Opinion

That 'nuisance' was here before you were

It’s a classic conflict wherever town meets country: Long-time farming (or industrial) operation gets new neighbors. Neighbors first consider operation a rustic addition to general ambience, but ultimately tire of noise, dust, odors, etc. Neighbors get (or, since this is Bainbridge, are) lawyers. Neighbors squeeze operation out of existence.

As reported in this issue, that drama is playing out on the waters of Rich Passage. A commercial salmon farm – there since the early 1970s – wants to add two floating warehouse barges, allowing crews to haul in fish-food by sea, eliminate daily truck trips over Fort Ward Hill Road, and streamline handling procedures. But neighbors on the hill above and the beach below – in homes only built in the past six or seven years – take umbrage with the idea of visible, floating warehouses. The hyperbole suggests that such structures would blot out their views of the far shore and mountains, if not of the sun itself.

Need we mention that litigation has already been threatened if the plan is allowed to proceed?

The problem is not an easy one. The fish farm was there first, suggesting that neighbors should accept the situation as they found it. While this legal “coming to the nuisance” argument has considerable intuitive appeal, the counter-argument is that one landowner shouldn’t have unlimited rights to diminish the value of his neighbors’ land – “cast a perpetual servitude,” as the courts say – simply by being there first.

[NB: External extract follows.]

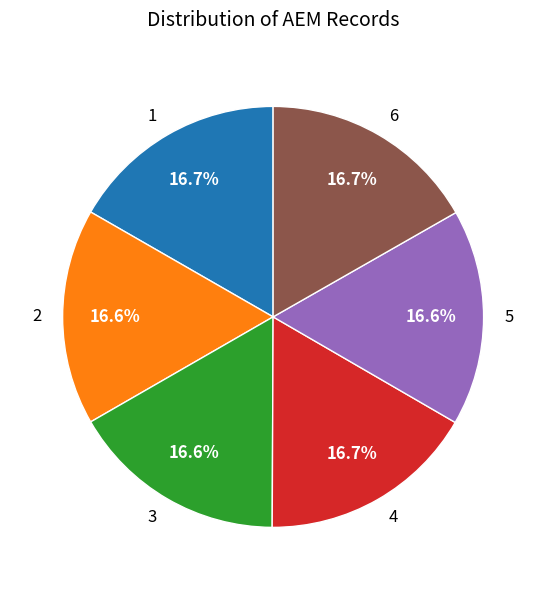

Does 3 account for over 50% of the chart?

No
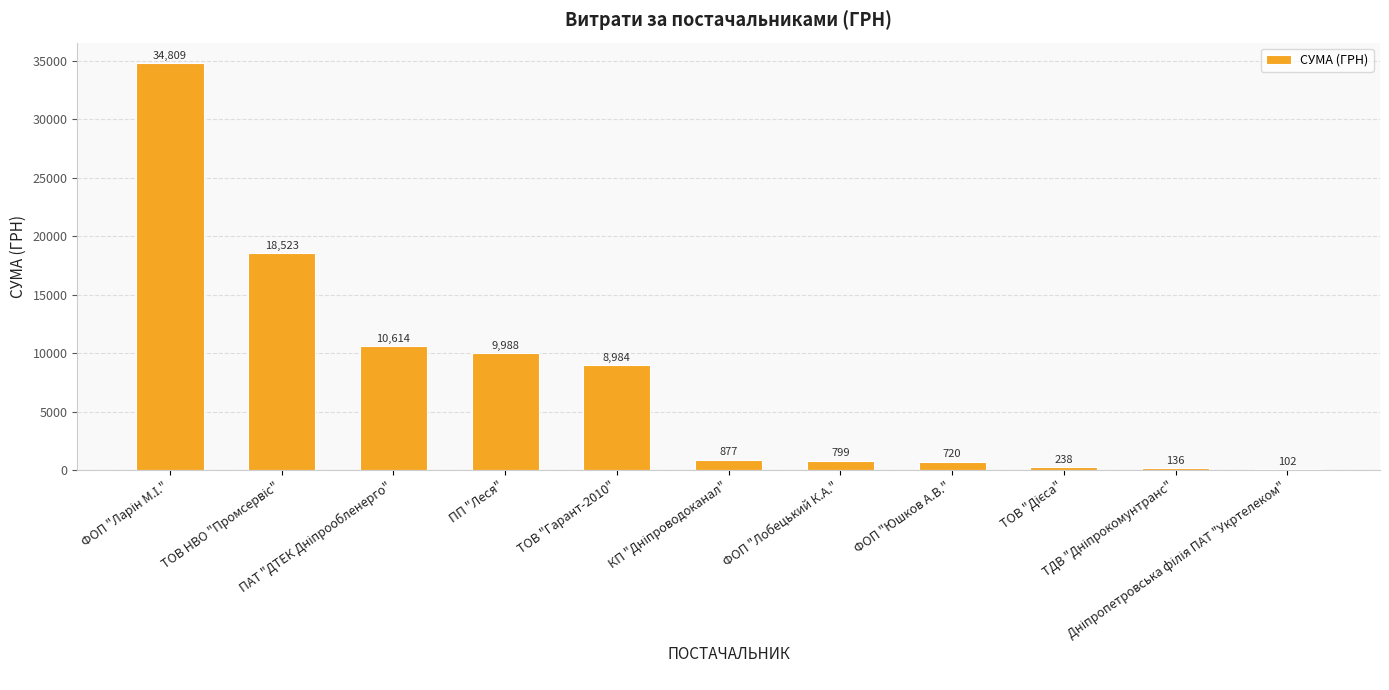

What is the maximum value shown in the chart?

34809.5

As the United States Supreme Court reiterated earlier this month, land-use conflicts are almost never amenable to hard-and-fast rules. The court rejected arguments that a temporary building moratorium around Nevada’s Lake Tahoe automatically constituted a “taking,” requiring compensation. Rather, the court found that temporary moratoria, like virtually all other land-use issues, have to be decided by looking at many factors – “who came first” being among them.

Nor is the Fort Ward situation a classic “coming to the nuisance” case, because the salmon farm isn’t just conducting business as usual, but is trying to add the two barges. That allows neighbors to argue that while they may have “bought into” a neighborhood with a fish-farming operation, they didn’t expect an expanded use. The farm, on the other hand, says it needs the improvements to stay competitive – to survive, even.

While not literally applicable, Bainbridge’s “right to farm” ordinance is instructive. Basically, it says that farming operations conducted according to “best management practices” cannot be deemed a “nuisance,” and places the burden on residential neighbors to provide necessary buffers.

But we’re also troubled that what’s at issue isn’t noise or odors, but rather, “the view.” We can see a whole lot farther than we can hear or smell, and it’s hard to see where claims of entitlement to a panorama – particularly as enjoyed by those overlooking the water – might end.

We won’t try to predict the outcome if this fight goes to court. It’s too bad, though, that we often lack the willingness to sacrifice our view of perfection – or in this case, perfection of view – to accommodate our neighbor, particularly one who got here first.